Observateurs
Des éléments du Mujao quelques minutes avant l'amputation. Sur le vêtement de l'homme de gauche est inscrit "Police islamique de Gao".  Capture d'écran de la vidéo filmée par le mouvement.
 
Le 1er janvier, les islamistes du Mujao à Gao ont diffusé les images, filmées par leurs soins, de deux hommes punis selon la charia, la loi islamique. L’un a été amputé, l’autre fouetté. Notre Observateur a assisté à une scène semblable une semaine auparavant.
 
D’après les informations présentes sur la vidéo, le premier homme puni par le groupe d’islamistes est accusé d’avoir volé "trois magasins et une femme". Il s’appellerait Argu Ma’isa, serait récidiviste et aurait reconnu les faits, "alors nous coupons sa main devant la population" explique la vidéo. Le membre est scié au couteau.
 
Le présumé voleur est amputé par un membre de la police islamique.
 
Le second aurait eu des relations sexuelles avec "une fille mentalement déficiente […]. Le juge l’a condamné à 100 coups de fouets et banni pendant un an de la ville" déclare un des chefs du mouvement. L’homme est fouetté en public.
 
D’après nos contacts sur place, ces scènes auraient eu lieu au cours de la semaine dernière. La vidéo a été diffusée par la chaîne YouTube d’un groupe djihadiste qui se fait appeler la "fondation as-Asab pour la production médiatique". Le montage propagandiste est entrecoupé de plusieurs versets du Coran ainsi que d’appels au djihad. Nous avons choisi de n’en diffuser que des captures d’écran. 
 
Séance de coups de fouet.
 
Le Mouvement pour l’unicité du djihad en Afrique de l’ouest (Mujao) a pris le contrôle de la ville de Gao au printemps 2012. Depuis, ses éléments y appliquent une version rigoriste de l’islam. La musique y est interdite, le voile obligatoire et l’adultère puni de mort.

"Ce jour-là, seuls les éléments du Mujao avaient le droit de filmer"

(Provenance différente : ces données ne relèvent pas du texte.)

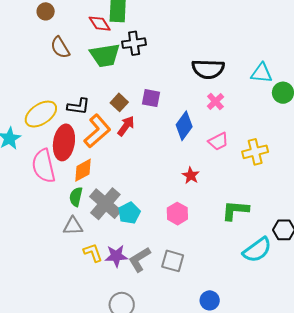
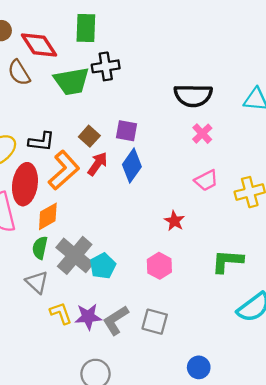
red diamond: (100, 24) -> (39, 45), moved, size x1.4
blue diamond: (184, 126) -> (132, 166), moved
gray triangle: (73, 226) -> (37, 282), turned 45

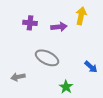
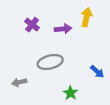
purple cross: (30, 23) -> (32, 25), turned 32
gray ellipse: (47, 58) -> (50, 62), turned -40

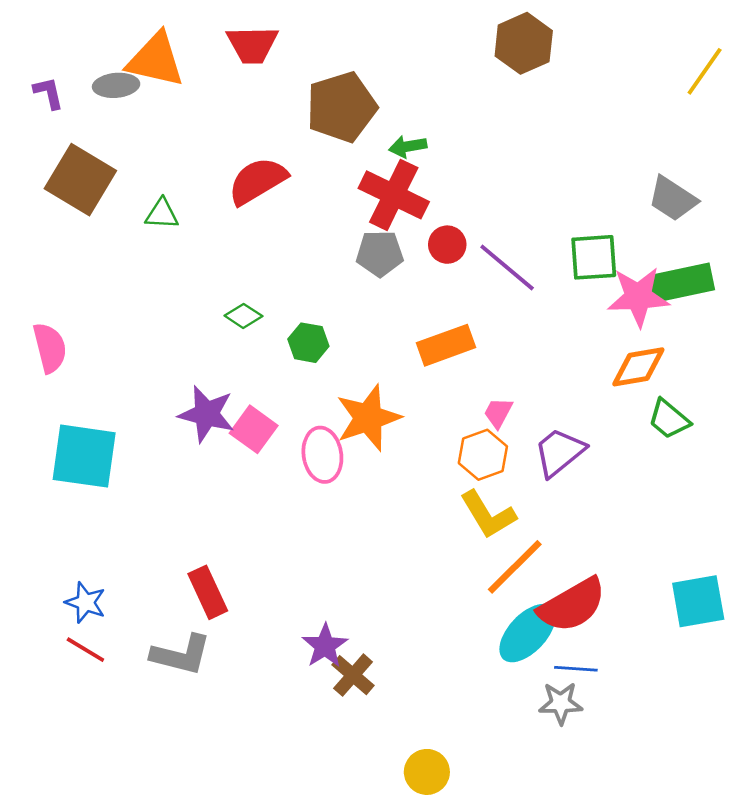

Fode X. (pseudonyme) est un habitant de Gao. Il a assisté le 22 décembre à une autre amputation appliquée par le Mujao.
 
Au moment de l’amputation du voleur, il y avait une vingtaine de combattants islamistes qui assistaient à la scène, des journalistes locaux  "conviés" pour l’occasion, mais aussi des badauds.
 
Sous le régime islamiste, la justice s’applique de la manière suivante : la population signale un délit à la police islamique qui se trouve à la mairie et au commissariat. Est alors établi un procès verbal. Le lundi et le jeudi sont les jours des jugements. L’application des peines se fait les autres jours. Lors du jugement, le sort des accusés est entre les mains des victimes. Le "juge" leur demande toujours si elles sont prêtes à pardonner. Si elles refusent, ils appliquent leur sentence. Si elles acceptent, il révise la peine à la baisse, par exemple, une amputation peut se transformer en quelques jours de prison ou un séjour à l’étranger.
 
Le Mujao fait tout pour promouvoir sa vision de la justice. Un ami journaliste m’a expliqué qu’il était régulièrement appelé par le Mujao pour aller voir les prisonniers. Ils lui demandent de rapporter ce qu’il voit pour que la population soit prévenue. Il avait aussi été "convié" le jour de l’amputation, autant dire qu’il n’avait pas le choix de ne pas venir. Mais ce jour-là, seuls les éléments du Mujao ont pu filmer.
 
"Les gens ici refusent d’assister à ces scènes, ça les heurte profondément"
 
Les journalistes sont très peu nombreux ici. Par exemple, sur les quatre radios, seuls deux ont encore le droit de diffuser des journaux. Les deux autres étant consacrées aux prêches et à la lecture du Coran. Le Mujao contrôle dans les moindres détails ce qui est dit et sait faire pression pour que sa version des faits soit toujours celle qui est diffusée. Tout le monde est obligé de se soumettre.
 
Au début, le Mujao annonçait publiquement les applications de la charia. Ils voulaient que tout le monde vienne voir. Mais les gens ici ne sont pas comme ça, ces punitions les heurtent profondément. Et des jeunes profitaient de ces moments pour venir manifester leur colère. Donc depuis peu, le Mujao se fait plus discret car s’ils veulent qu’on se plie à leurs règles, ils ne veulent pas pour autant de problèmes avec la population.
 
Des combattants et des badauds assistent à la scène.